Reproduce the lines from the line containing "Abtransportieren" up to and including the line containing "Kollisionen oder schwerwiegende", keeping them exactly as they appear among the items.
__________________________________________________
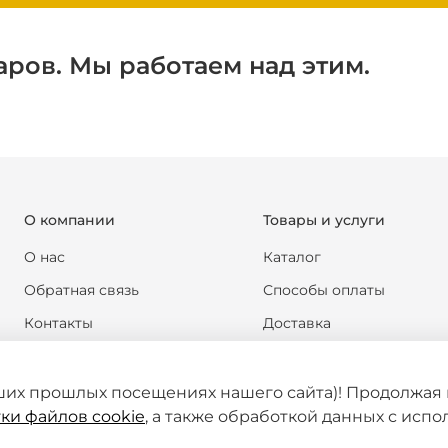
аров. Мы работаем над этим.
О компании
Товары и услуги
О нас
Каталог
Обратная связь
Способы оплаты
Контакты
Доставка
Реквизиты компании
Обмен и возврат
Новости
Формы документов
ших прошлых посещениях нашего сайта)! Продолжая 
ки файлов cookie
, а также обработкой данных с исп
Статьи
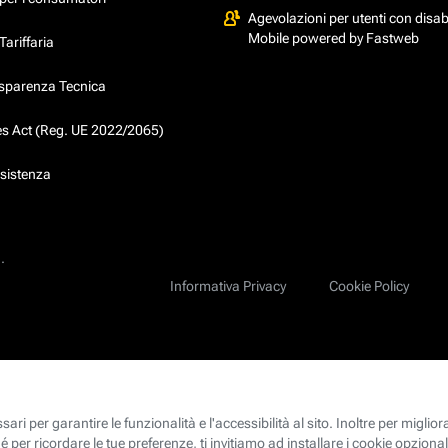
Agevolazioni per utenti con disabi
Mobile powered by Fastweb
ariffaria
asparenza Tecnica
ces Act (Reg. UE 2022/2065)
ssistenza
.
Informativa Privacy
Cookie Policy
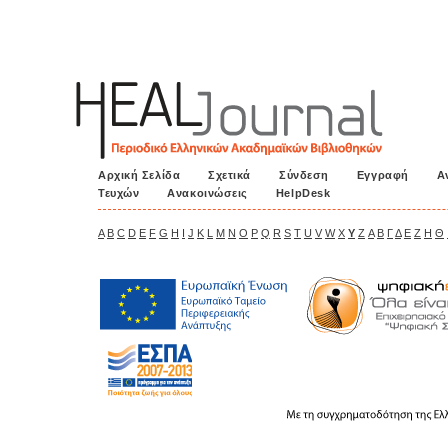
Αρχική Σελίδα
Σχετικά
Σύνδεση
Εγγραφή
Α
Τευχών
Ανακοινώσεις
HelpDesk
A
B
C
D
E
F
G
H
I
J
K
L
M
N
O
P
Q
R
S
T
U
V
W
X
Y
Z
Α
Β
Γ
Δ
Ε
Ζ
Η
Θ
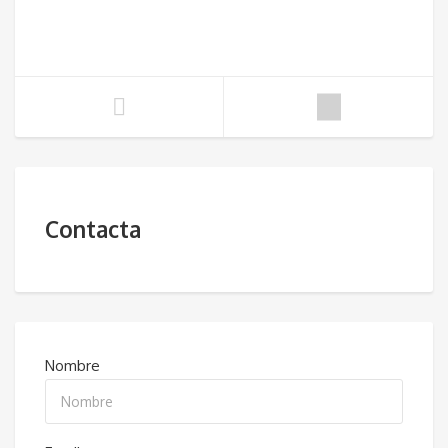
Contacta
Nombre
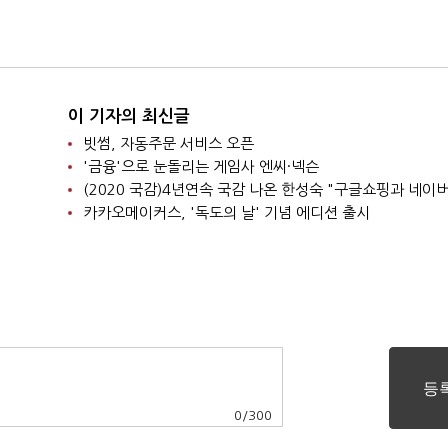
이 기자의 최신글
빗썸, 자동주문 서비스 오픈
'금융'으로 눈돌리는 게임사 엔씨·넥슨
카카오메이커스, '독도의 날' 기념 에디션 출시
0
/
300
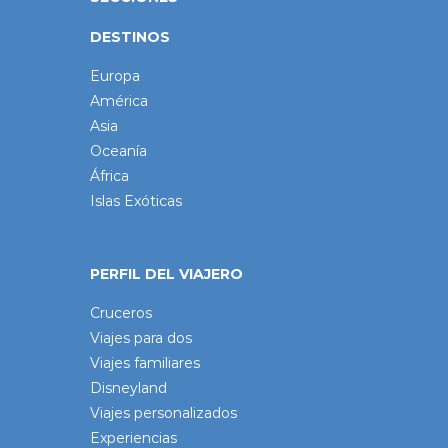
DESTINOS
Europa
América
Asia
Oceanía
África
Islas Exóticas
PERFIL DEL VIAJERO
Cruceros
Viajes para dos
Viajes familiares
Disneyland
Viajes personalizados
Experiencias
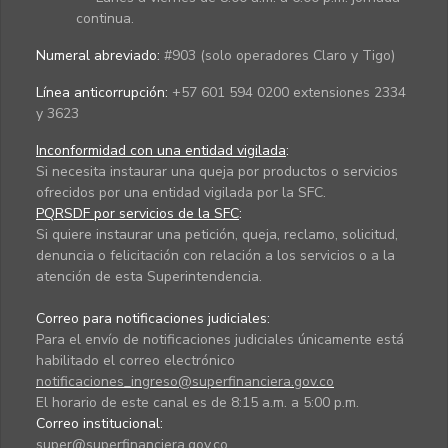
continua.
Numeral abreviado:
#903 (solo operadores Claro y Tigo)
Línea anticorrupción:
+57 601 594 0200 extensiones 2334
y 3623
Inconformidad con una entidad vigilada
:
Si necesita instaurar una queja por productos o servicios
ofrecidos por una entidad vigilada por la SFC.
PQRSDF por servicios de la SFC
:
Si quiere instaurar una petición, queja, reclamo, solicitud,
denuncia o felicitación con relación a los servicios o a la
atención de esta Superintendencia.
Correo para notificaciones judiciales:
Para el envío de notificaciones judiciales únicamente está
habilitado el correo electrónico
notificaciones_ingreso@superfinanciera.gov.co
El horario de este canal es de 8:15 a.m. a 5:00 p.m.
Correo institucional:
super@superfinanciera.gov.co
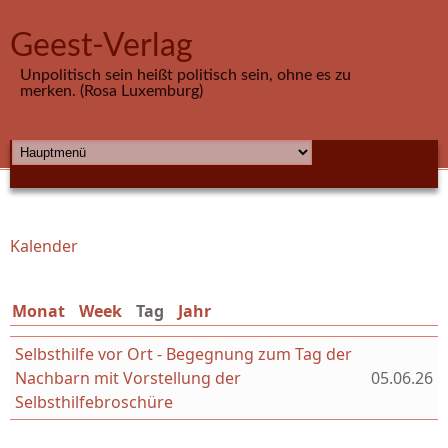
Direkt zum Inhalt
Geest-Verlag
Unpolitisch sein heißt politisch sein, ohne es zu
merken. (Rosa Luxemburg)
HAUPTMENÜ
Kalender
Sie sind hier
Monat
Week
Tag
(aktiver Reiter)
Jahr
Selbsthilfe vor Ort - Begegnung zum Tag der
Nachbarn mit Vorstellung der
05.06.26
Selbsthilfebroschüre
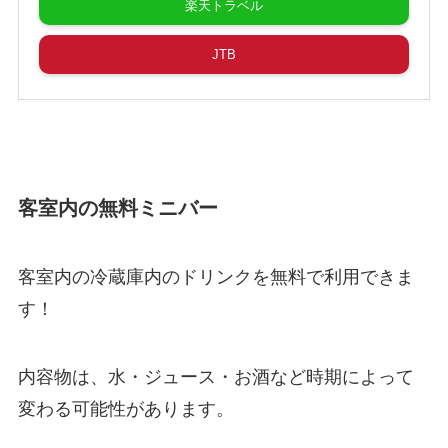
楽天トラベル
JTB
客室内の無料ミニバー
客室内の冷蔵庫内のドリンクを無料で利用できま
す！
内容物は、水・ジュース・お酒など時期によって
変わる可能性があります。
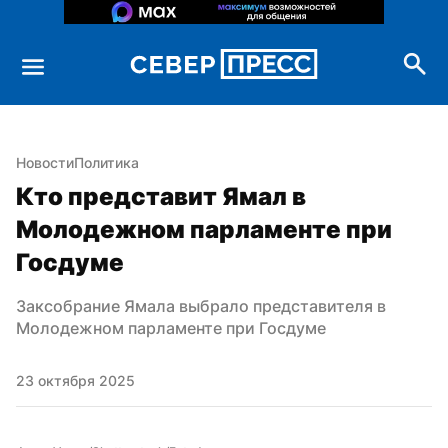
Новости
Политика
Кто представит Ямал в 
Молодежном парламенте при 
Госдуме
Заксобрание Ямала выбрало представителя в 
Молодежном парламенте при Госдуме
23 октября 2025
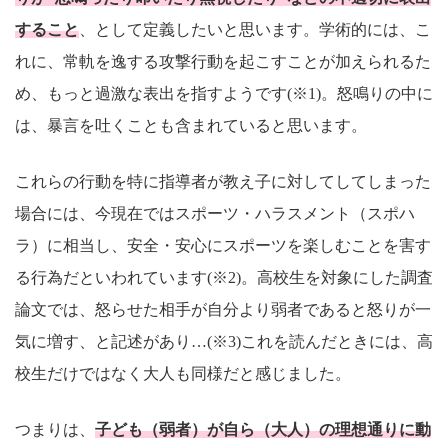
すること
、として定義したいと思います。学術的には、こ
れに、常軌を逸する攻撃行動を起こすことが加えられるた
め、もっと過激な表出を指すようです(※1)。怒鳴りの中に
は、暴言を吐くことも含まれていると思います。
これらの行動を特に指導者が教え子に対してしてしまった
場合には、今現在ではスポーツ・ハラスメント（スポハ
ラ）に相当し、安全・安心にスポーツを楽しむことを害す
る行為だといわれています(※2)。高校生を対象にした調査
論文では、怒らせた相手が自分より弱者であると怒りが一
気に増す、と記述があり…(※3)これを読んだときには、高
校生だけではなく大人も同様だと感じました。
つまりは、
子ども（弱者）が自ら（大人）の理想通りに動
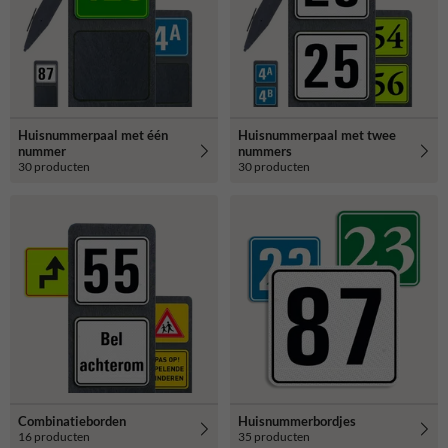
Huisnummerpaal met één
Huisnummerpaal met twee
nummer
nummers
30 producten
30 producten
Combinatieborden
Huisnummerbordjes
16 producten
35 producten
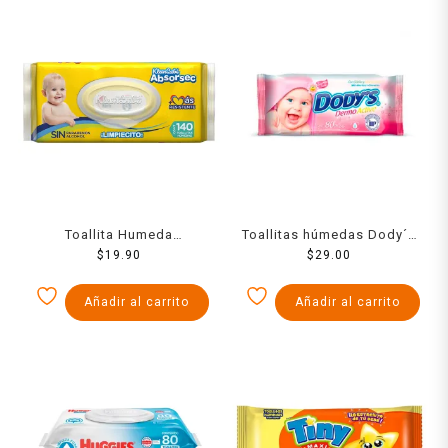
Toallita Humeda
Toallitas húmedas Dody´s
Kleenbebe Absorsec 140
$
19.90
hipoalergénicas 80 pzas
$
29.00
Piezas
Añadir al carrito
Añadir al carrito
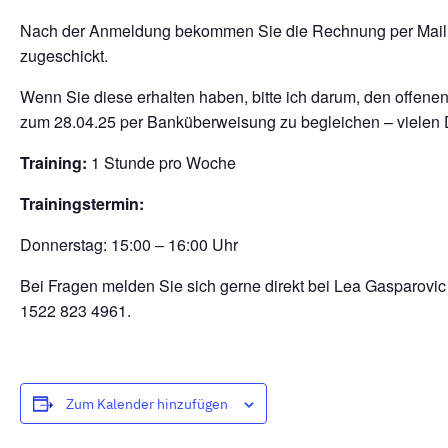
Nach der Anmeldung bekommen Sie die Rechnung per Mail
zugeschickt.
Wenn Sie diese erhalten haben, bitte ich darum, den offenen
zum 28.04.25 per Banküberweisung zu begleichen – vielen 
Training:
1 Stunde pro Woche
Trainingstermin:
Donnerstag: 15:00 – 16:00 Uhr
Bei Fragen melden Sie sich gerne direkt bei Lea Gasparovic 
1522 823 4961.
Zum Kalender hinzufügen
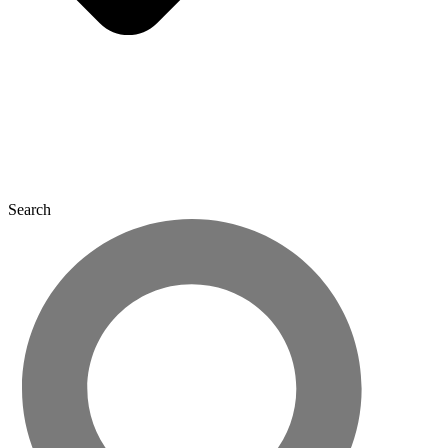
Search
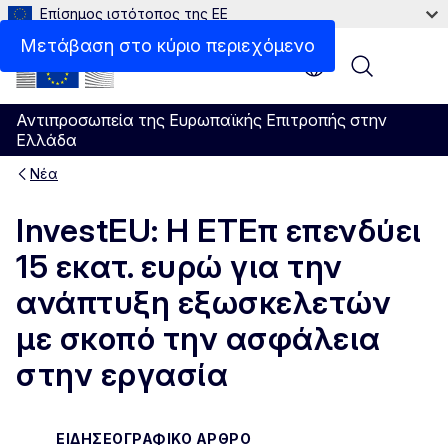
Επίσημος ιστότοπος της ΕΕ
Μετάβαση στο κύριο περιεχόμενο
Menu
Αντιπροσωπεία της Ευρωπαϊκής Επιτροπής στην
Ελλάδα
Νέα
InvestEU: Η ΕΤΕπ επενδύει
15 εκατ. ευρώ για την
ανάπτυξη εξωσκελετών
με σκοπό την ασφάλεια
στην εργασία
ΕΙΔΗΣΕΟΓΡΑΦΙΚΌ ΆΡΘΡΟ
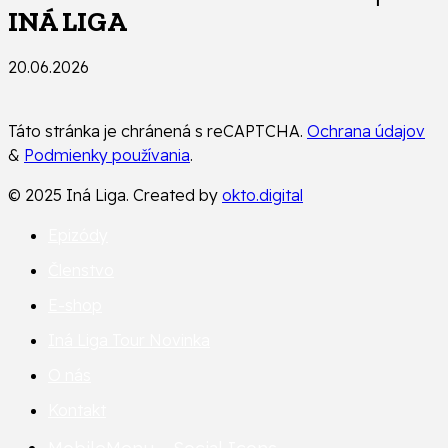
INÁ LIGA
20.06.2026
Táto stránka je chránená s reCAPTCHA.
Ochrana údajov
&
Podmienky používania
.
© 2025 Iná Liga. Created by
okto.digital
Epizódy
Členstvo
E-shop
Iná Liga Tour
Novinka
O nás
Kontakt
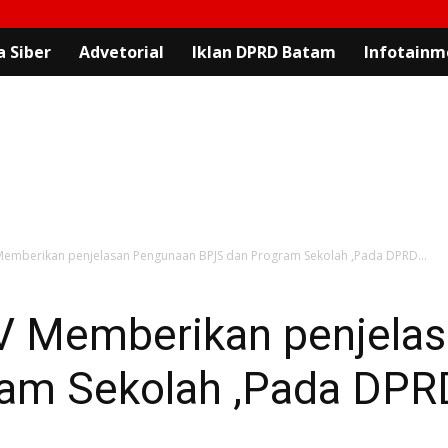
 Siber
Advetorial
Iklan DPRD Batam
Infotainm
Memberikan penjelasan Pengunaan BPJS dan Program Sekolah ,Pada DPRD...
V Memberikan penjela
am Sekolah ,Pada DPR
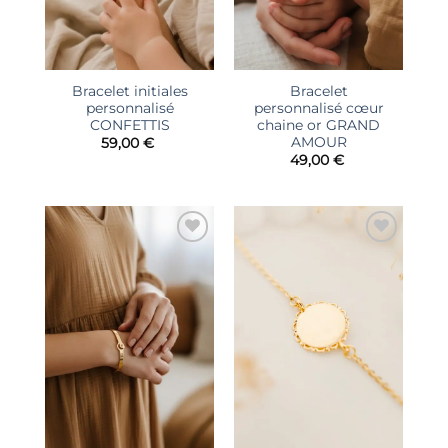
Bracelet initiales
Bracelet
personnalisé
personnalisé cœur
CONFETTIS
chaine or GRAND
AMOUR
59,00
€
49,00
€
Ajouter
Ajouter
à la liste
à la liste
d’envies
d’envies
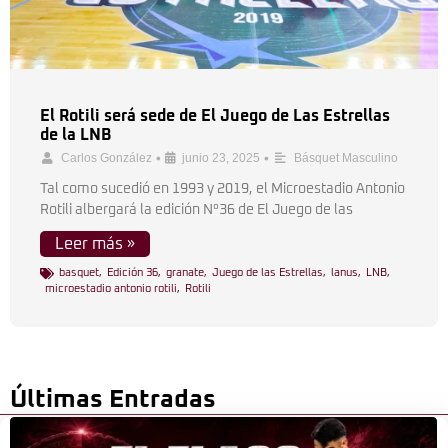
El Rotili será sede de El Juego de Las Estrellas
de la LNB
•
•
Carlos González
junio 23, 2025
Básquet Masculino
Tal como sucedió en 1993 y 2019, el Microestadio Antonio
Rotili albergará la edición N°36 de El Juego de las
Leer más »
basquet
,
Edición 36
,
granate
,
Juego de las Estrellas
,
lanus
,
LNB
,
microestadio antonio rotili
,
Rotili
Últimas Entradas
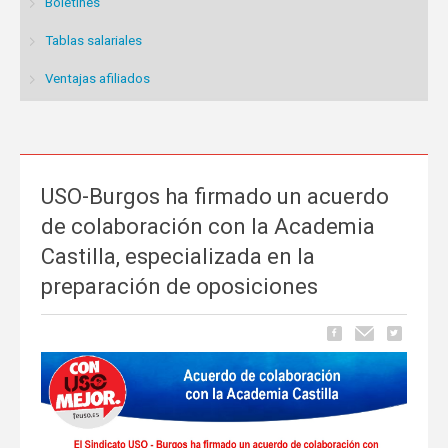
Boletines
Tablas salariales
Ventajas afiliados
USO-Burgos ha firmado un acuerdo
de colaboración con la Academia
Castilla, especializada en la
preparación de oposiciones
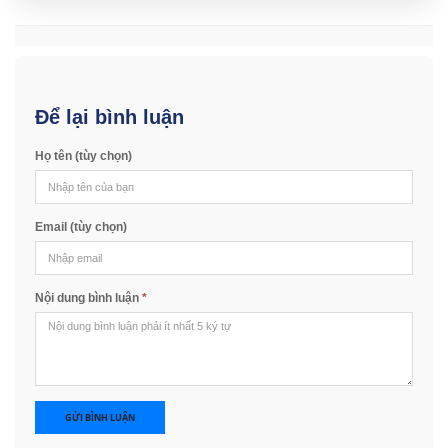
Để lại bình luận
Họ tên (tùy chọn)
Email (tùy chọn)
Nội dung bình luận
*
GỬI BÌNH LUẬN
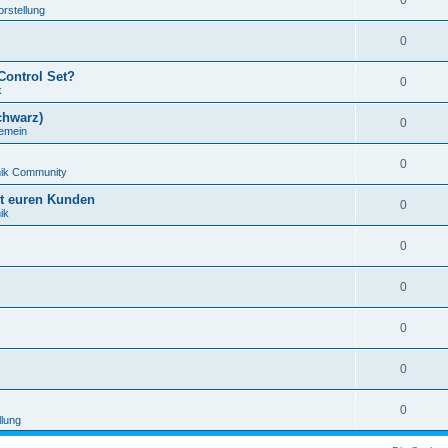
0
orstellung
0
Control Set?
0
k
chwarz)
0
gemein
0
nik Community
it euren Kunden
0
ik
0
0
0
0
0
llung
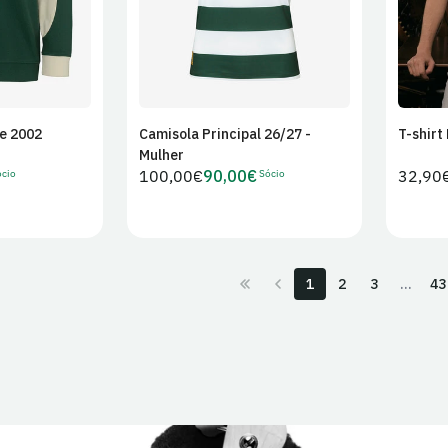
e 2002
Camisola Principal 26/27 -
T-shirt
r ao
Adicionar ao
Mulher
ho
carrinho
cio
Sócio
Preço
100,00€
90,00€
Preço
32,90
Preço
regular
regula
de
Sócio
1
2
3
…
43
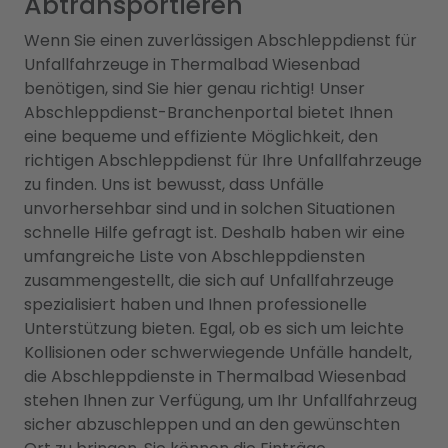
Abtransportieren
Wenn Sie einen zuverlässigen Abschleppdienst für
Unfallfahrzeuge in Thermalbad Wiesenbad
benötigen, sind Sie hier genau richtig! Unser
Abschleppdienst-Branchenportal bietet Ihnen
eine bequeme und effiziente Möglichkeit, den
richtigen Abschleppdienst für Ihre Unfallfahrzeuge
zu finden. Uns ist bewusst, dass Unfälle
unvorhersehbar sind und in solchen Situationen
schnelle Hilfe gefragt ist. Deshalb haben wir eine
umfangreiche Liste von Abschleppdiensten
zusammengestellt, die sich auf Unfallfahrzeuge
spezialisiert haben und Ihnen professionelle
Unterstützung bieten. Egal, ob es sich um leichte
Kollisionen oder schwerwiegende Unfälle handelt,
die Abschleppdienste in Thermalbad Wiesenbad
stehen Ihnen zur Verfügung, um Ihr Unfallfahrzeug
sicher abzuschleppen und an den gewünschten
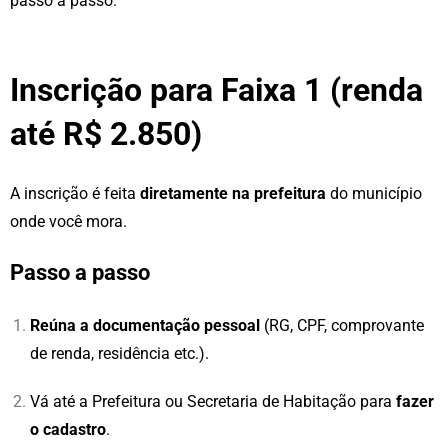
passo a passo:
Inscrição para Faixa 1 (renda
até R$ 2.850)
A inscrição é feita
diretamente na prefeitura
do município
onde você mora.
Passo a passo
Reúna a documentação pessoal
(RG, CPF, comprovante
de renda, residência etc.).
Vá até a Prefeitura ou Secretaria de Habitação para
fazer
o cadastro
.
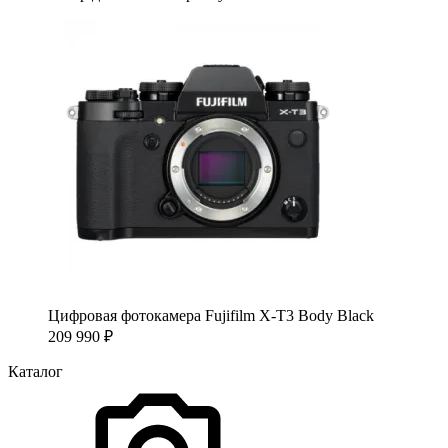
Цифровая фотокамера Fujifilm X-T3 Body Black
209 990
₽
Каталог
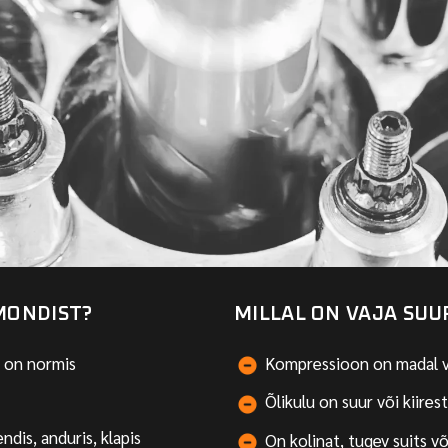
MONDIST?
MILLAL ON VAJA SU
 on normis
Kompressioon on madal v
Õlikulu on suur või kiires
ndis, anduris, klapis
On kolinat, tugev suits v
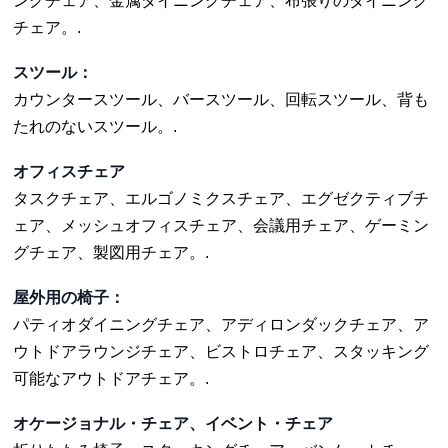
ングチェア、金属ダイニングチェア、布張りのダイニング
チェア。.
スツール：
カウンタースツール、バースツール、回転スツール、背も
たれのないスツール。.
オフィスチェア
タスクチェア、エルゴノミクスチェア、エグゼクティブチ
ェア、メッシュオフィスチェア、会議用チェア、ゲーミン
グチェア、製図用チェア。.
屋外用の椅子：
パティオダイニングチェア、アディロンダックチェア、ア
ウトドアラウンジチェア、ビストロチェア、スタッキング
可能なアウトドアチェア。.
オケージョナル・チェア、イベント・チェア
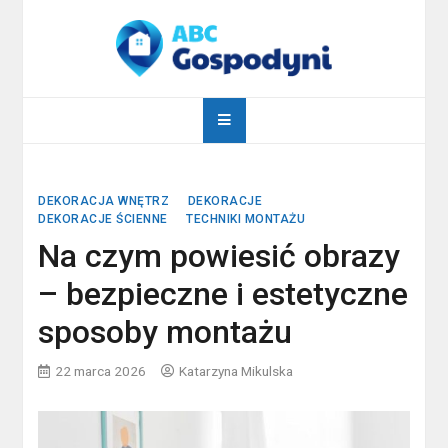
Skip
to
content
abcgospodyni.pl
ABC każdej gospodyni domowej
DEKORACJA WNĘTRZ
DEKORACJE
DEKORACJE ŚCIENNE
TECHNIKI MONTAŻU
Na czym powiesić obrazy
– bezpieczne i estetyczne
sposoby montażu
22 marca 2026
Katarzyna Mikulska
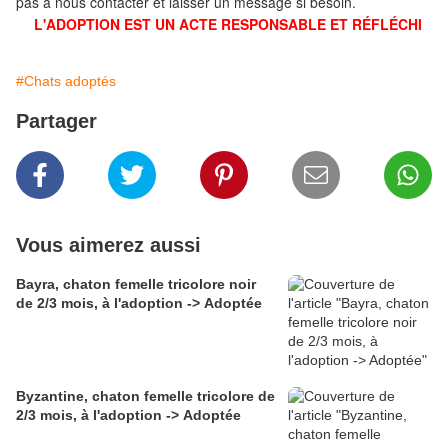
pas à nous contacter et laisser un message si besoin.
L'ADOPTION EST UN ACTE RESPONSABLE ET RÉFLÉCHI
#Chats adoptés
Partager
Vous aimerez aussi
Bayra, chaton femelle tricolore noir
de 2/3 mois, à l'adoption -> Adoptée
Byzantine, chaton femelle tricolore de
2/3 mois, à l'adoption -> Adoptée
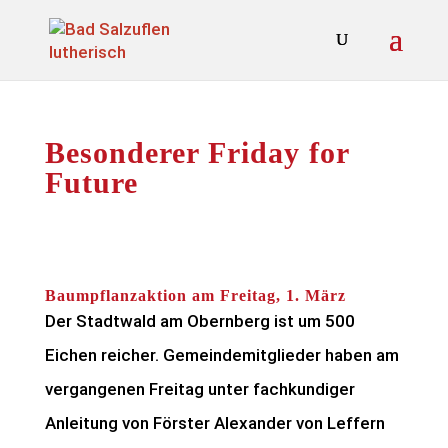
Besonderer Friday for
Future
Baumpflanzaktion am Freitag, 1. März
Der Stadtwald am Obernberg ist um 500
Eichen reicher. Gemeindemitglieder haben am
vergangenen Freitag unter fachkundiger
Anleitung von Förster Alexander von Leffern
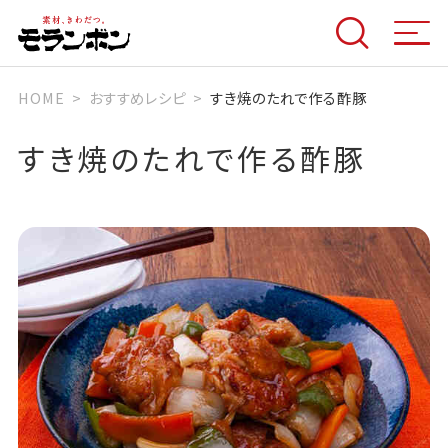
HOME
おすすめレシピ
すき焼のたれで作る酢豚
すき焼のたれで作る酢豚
__________________________________________________
§ **Written answer**:
Abtransportieren
Wenn Sie einen zuverlässigen Abschleppdienst für
Unfallfahrzeuge in Thermalbad Wiesenbad
benötigen, sind Sie hier genau richtig! Unser
Abschleppdienst-Branchenportal bietet Ihnen
eine bequeme und effiziente Möglichkeit, den
richtigen Abschleppdienst für Ihre Unfallfahrzeuge
zu finden. Uns ist bewusst, dass Unfälle
unvorhersehbar sind und in solchen Situationen
schnelle Hilfe gefragt ist. Deshalb haben wir eine
umfangreiche Liste von Abschleppdiensten
zusammengestellt, die sich auf Unfallfahrzeuge
spezialisiert haben und Ihnen professionelle
Unterstützung bieten. Egal, ob es sich um leichte
Kollisionen oder schwerwiegende Unfälle handelt,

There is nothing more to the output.